## What you should do:
Drop the pictures and repeat the remaining data exactly.

————————

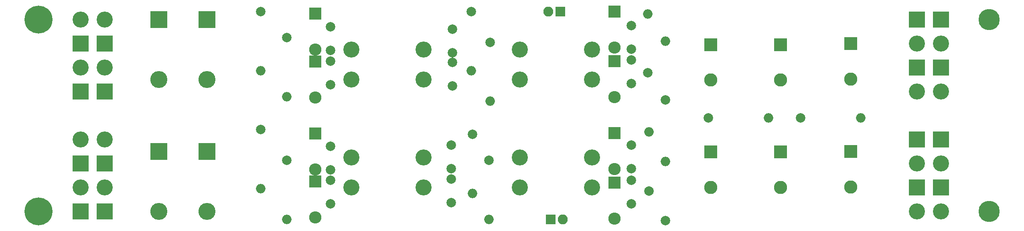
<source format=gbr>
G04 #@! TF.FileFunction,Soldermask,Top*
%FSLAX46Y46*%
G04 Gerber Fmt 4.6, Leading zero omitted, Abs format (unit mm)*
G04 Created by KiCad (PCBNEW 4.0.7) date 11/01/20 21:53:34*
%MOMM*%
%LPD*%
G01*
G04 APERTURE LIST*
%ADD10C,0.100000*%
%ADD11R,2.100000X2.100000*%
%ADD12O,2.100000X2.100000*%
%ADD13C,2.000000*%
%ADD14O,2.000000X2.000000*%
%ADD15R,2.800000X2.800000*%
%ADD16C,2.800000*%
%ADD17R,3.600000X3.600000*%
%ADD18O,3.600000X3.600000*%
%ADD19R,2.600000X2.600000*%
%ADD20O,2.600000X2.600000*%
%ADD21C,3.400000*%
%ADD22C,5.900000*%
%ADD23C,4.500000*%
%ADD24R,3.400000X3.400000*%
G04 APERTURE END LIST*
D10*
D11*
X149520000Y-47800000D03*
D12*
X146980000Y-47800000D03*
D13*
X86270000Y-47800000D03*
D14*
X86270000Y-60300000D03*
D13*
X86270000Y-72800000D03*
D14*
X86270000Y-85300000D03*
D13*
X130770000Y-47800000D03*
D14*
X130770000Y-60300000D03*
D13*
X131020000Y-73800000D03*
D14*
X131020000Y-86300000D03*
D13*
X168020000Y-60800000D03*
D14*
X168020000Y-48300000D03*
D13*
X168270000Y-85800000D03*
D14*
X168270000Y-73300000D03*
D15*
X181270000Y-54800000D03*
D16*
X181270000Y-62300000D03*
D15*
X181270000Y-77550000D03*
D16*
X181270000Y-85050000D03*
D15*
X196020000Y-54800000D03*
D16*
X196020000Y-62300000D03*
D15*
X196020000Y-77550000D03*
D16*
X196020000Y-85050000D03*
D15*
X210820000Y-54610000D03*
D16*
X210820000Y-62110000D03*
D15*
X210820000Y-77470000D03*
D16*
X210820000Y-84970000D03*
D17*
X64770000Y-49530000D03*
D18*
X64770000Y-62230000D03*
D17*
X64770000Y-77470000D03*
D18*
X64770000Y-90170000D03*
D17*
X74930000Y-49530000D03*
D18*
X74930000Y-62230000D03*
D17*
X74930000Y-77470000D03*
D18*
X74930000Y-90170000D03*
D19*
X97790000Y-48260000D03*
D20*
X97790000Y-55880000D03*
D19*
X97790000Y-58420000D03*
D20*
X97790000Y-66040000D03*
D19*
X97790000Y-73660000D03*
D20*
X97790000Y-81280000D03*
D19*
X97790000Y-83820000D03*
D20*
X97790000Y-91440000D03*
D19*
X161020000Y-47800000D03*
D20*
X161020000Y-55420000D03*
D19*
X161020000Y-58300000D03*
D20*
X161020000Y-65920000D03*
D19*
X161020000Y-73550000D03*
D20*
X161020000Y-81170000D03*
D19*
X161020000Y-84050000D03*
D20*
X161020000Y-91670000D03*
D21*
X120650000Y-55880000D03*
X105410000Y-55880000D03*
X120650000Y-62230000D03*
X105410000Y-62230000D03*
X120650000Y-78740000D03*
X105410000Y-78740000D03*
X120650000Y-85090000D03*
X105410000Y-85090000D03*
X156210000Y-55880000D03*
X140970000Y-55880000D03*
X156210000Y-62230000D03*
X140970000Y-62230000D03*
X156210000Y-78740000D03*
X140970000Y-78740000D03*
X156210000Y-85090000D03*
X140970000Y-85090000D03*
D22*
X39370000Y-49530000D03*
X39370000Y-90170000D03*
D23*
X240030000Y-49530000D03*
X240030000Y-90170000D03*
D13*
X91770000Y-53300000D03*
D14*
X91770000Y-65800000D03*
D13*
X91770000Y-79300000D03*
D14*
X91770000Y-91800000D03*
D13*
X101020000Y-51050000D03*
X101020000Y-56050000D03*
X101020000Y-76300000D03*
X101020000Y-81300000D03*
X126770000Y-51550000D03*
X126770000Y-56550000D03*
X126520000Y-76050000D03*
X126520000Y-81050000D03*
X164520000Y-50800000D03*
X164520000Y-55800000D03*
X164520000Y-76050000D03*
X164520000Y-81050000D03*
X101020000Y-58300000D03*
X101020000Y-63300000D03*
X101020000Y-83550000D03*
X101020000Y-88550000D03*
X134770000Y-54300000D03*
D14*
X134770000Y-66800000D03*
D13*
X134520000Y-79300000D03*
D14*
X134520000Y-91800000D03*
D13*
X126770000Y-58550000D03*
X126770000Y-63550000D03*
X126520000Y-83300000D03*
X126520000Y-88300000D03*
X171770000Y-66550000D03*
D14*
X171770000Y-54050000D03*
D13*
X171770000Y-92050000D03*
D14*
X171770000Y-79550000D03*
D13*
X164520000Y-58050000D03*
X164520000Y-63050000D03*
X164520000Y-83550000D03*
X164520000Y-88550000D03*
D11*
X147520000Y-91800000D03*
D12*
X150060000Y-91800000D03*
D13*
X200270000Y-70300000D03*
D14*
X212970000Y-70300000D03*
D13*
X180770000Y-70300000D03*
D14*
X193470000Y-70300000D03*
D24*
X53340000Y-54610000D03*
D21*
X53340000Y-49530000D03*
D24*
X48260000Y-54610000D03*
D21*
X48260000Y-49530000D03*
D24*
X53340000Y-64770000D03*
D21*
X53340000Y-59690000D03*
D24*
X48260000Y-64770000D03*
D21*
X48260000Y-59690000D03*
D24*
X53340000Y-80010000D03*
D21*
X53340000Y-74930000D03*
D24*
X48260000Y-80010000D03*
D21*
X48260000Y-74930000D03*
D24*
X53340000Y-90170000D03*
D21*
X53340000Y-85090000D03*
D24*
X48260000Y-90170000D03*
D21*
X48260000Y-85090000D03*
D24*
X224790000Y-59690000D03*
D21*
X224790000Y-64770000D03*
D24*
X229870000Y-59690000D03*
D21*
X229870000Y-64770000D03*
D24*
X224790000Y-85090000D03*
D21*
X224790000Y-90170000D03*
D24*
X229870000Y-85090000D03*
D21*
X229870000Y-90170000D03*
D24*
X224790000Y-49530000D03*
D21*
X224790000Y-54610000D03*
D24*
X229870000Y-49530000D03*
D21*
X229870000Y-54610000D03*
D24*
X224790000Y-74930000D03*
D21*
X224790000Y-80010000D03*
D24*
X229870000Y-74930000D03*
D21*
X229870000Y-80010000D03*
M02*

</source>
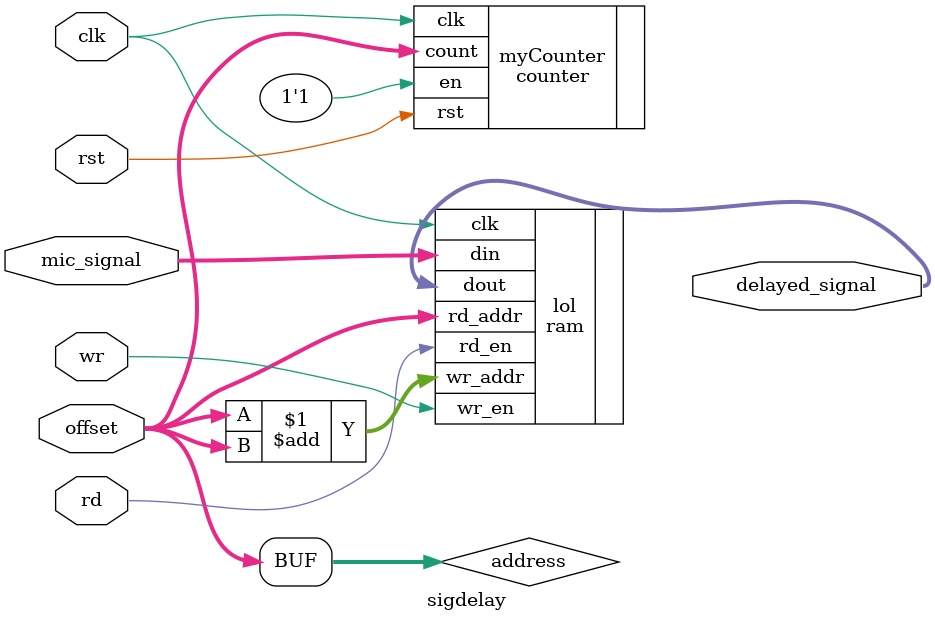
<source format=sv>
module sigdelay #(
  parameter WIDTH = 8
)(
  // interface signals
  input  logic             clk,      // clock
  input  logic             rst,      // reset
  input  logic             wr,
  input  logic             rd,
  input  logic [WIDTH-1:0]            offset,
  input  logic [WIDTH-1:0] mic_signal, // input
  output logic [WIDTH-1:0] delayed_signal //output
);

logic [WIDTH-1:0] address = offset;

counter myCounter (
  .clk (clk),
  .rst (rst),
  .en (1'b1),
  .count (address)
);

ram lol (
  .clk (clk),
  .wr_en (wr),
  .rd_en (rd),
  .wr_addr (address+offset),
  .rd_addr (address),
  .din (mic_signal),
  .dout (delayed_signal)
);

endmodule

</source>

————————

## Result for this exercise:
<source format=gbr>
G04 #@! TF.FileFunction,Soldermask,Top*
%FSLAX46Y46*%
G04 Gerber Fmt 4.6, Leading zero omitted, Abs format (unit mm)*
G04 Created by KiCad (PCBNEW 4.0.7) date 11/01/20 21:53:34*
%MOMM*%
%LPD*%
G01*
G04 APERTURE LIST*
%ADD10C,0.100000*%
%ADD11R,2.100000X2.100000*%
%ADD12O,2.100000X2.100000*%
%ADD13C,2.000000*%
%ADD14O,2.000000X2.000000*%
%ADD15R,2.800000X2.800000*%
%ADD16C,2.800000*%
%ADD17R,3.600000X3.600000*%
%ADD18O,3.600000X3.600000*%
%ADD19R,2.600000X2.600000*%
%ADD20O,2.600000X2.600000*%
%ADD21C,3.400000*%
%ADD22C,5.900000*%
%ADD23C,4.500000*%
%ADD24R,3.400000X3.400000*%
G04 APERTURE END LIST*
D10*
D11*
X149520000Y-47800000D03*
D12*
X146980000Y-47800000D03*
D13*
X86270000Y-47800000D03*
D14*
X86270000Y-60300000D03*
D13*
X86270000Y-72800000D03*
D14*
X86270000Y-85300000D03*
D13*
X130770000Y-47800000D03*
D14*
X130770000Y-60300000D03*
D13*
X131020000Y-73800000D03*
D14*
X131020000Y-86300000D03*
D13*
X168020000Y-60800000D03*
D14*
X168020000Y-48300000D03*
D13*
X168270000Y-85800000D03*
D14*
X168270000Y-73300000D03*
D15*
X181270000Y-54800000D03*
D16*
X181270000Y-62300000D03*
D15*
X181270000Y-77550000D03*
D16*
X181270000Y-85050000D03*
D15*
X196020000Y-54800000D03*
D16*
X196020000Y-62300000D03*
D15*
X196020000Y-77550000D03*
D16*
X196020000Y-85050000D03*
D15*
X210820000Y-54610000D03*
D16*
X210820000Y-62110000D03*
D15*
X210820000Y-77470000D03*
D16*
X210820000Y-84970000D03*
D17*
X64770000Y-49530000D03*
D18*
X64770000Y-62230000D03*
D17*
X64770000Y-77470000D03*
D18*
X64770000Y-90170000D03*
D17*
X74930000Y-49530000D03*
D18*
X74930000Y-62230000D03*
D17*
X74930000Y-77470000D03*
D18*
X74930000Y-90170000D03*
D19*
X97790000Y-48260000D03*
D20*
X97790000Y-55880000D03*
D19*
X97790000Y-58420000D03*
D20*
X97790000Y-66040000D03*
D19*
X97790000Y-73660000D03*
D20*
X97790000Y-81280000D03*
D19*
X97790000Y-83820000D03*
D20*
X97790000Y-91440000D03*
D19*
X161020000Y-47800000D03*
D20*
X161020000Y-55420000D03*
D19*
X161020000Y-58300000D03*
D20*
X161020000Y-65920000D03*
D19*
X161020000Y-73550000D03*
D20*
X161020000Y-81170000D03*
D19*
X161020000Y-84050000D03*
D20*
X161020000Y-91670000D03*
D21*
X120650000Y-55880000D03*
X105410000Y-55880000D03*
X120650000Y-62230000D03*
X105410000Y-62230000D03*
X120650000Y-78740000D03*
X105410000Y-78740000D03*
X120650000Y-85090000D03*
X105410000Y-85090000D03*
X156210000Y-55880000D03*
X140970000Y-55880000D03*
X156210000Y-62230000D03*
X140970000Y-62230000D03*
X156210000Y-78740000D03*
X140970000Y-78740000D03*
X156210000Y-85090000D03*
X140970000Y-85090000D03*
D22*
X39370000Y-49530000D03*
X39370000Y-90170000D03*
D23*
X240030000Y-49530000D03*
X240030000Y-90170000D03*
D13*
X91770000Y-53300000D03*
D14*
X91770000Y-65800000D03*
D13*
X91770000Y-79300000D03*
D14*
X91770000Y-91800000D03*
D13*
X101020000Y-51050000D03*
X101020000Y-56050000D03*
X101020000Y-76300000D03*
X101020000Y-81300000D03*
X126770000Y-51550000D03*
X126770000Y-56550000D03*
X126520000Y-76050000D03*
X126520000Y-81050000D03*
X164520000Y-50800000D03*
X164520000Y-55800000D03*
X164520000Y-76050000D03*
X164520000Y-81050000D03*
X101020000Y-58300000D03*
X101020000Y-63300000D03*
X101020000Y-83550000D03*
X101020000Y-88550000D03*
X134770000Y-54300000D03*
D14*
X134770000Y-66800000D03*
D13*
X134520000Y-79300000D03*
D14*
X134520000Y-91800000D03*
D13*
X126770000Y-58550000D03*
X126770000Y-63550000D03*
X126520000Y-83300000D03*
X126520000Y-88300000D03*
X171770000Y-66550000D03*
D14*
X171770000Y-54050000D03*
D13*
X171770000Y-92050000D03*
D14*
X171770000Y-79550000D03*
D13*
X164520000Y-58050000D03*
X164520000Y-63050000D03*
X164520000Y-83550000D03*
X164520000Y-88550000D03*
D11*
X147520000Y-91800000D03*
D12*
X150060000Y-91800000D03*
D13*
X200270000Y-70300000D03*
D14*
X212970000Y-70300000D03*
D13*
X180770000Y-70300000D03*
D14*
X193470000Y-70300000D03*
D24*
X53340000Y-54610000D03*
D21*
X53340000Y-49530000D03*
D24*
X48260000Y-54610000D03*
D21*
X48260000Y-49530000D03*
D24*
X53340000Y-64770000D03*
D21*
X53340000Y-59690000D03*
D24*
X48260000Y-64770000D03*
D21*
X48260000Y-59690000D03*
D24*
X53340000Y-80010000D03*
D21*
X53340000Y-74930000D03*
D24*
X48260000Y-80010000D03*
D21*
X48260000Y-74930000D03*
D24*
X53340000Y-90170000D03*
D21*
X53340000Y-85090000D03*
D24*
X48260000Y-90170000D03*
D21*
X48260000Y-85090000D03*
D24*
X224790000Y-59690000D03*
D21*
X224790000Y-64770000D03*
D24*
X229870000Y-59690000D03*
D21*
X229870000Y-64770000D03*
D24*
X224790000Y-85090000D03*
D21*
X224790000Y-90170000D03*
D24*
X229870000Y-85090000D03*
D21*
X229870000Y-90170000D03*
D24*
X224790000Y-49530000D03*
D21*
X224790000Y-54610000D03*
D24*
X229870000Y-49530000D03*
D21*
X229870000Y-54610000D03*
D24*
X224790000Y-74930000D03*
D21*
X224790000Y-80010000D03*
D24*
X229870000Y-74930000D03*
D21*
X229870000Y-80010000D03*
M02*

</source>
<source format=sv>
module sigdelay #(
  parameter WIDTH = 8
)(
  // interface signals
  input  logic             clk,      // clock
  input  logic             rst,      // reset
  input  logic             wr,
  input  logic             rd,
  input  logic [WIDTH-1:0]            offset,
  input  logic [WIDTH-1:0] mic_signal, // input
  output logic [WIDTH-1:0] delayed_signal //output
);

logic [WIDTH-1:0] address = offset;

counter myCounter (
  .clk (clk),
  .rst (rst),
  .en (1'b1),
  .count (address)
);

ram lol (
  .clk (clk),
  .wr_en (wr),
  .rd_en (rd),
  .wr_addr (address+offset),
  .rd_addr (address),
  .din (mic_signal),
  .dout (delayed_signal)
);

endmodule

</source>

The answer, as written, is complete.